Kamprad noticed an underserved customer with an unmet need. He set out to do the seemingly impossible of creating an offering that would allow a much broader market of consumers the opportunity to afford stylish, modern, Scandinavian furniture. Typically reserved for the wealthy and cultural elite, Kamprad wanted to offer this minimal design aesthetic to the masses at a fraction of the cost.

Those two ideas — the luxurious modern aesthetic and low cost/price — were contradictory and seemingly impossible. Everyone around Kamprad said his proposition wouldn’t work, and they provided him with ample industry reasons, rules, and case studies that proved it. His critics were right initially until Kamprad stumbled upon his biggest insight into the furniture industry’s future potential.

One of Kamprad’s employees was disassembling a small table’s furniture legs so he could fit it into a car to avoid damaging it. Kamprad wondered if he could develop a flat packing system and have customers do the work that high-end furniture brands typically provided as part of their value proposition — such as loading, delivering, and assembling the furniture.

Expecting customers to do this work themselves seemed impossible. But much to everyone’s surprise, customers were OK with it if it allowed them to get a piece of furniture that was previously impossible for them to afford.

That small company Kamprad started in 1943, now has 433 stores worldwide and annual revenues in the $45 billion range. Perhaps you’ve heard of this brand before — which is an abbreviation for Ingvar Kamprad (his name) from Elmtaryd, Agunnaryd (his hometown) — or simply IKEA.

THE IMPOSSIBLE IS POSSIBLE

After working with hundreds of companies on innovation strategies, I generally find the seemingly impossible ideas aren’t really that impossible. It’s just that companies have spent so long optimizing their existing business model, they’ve stopped looking for new ones.
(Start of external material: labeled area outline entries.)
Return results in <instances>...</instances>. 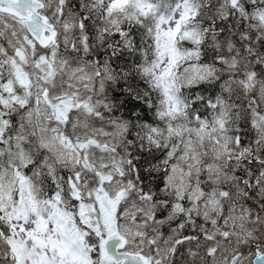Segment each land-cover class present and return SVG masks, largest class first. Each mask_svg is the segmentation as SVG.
Returning a JSON list of instances; mask_svg holds the SVG:
<instances>
[{
	"label": "snow or ice",
	"instance_id": "1",
	"mask_svg": "<svg viewBox=\"0 0 264 264\" xmlns=\"http://www.w3.org/2000/svg\"><path fill=\"white\" fill-rule=\"evenodd\" d=\"M0 264H264V0H0Z\"/></svg>",
	"mask_w": 264,
	"mask_h": 264
}]
</instances>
A former powerhouse brand like Blockbuster could’ve done what Netflix did. They were so trapped by their industry’s rules and boundaries they couldn’t venture over the fence where Netflix experimented in plain sight.

The taxi industry could’ve easily done what Uber did to revolutionize how people get an upgraded ride with a touch of a button. But they were too busy maximizing, harvesting, and protecting an old business model.

Mature industries spend too much of their time and energy coming up with reasons why they can’t do something. But they forget to ask themselves one question: What would it take to solve our customers’ frustrations and give them what they want?

EXPERIMENT MORE

To save their future, many mature companies need to go through a business model reinvention — but most leaders don’t have the freedom, support, time, or stamina to survive the challenges that undertaking requires.

So my recommendation to companies is to start with the three questions presented at the beginning of this post. Then try to have at least 2–4 of these seemingly impossible explorations going on at all times.

These innovation experiments will help management leaders feel less timid about jumping industry fences and more confident exploring new market territories.

Once one of their seemingly impossible ideas hits pay dirt, executives will want to do it again and again. How do I know this? Because we help leaders do the impossible every day.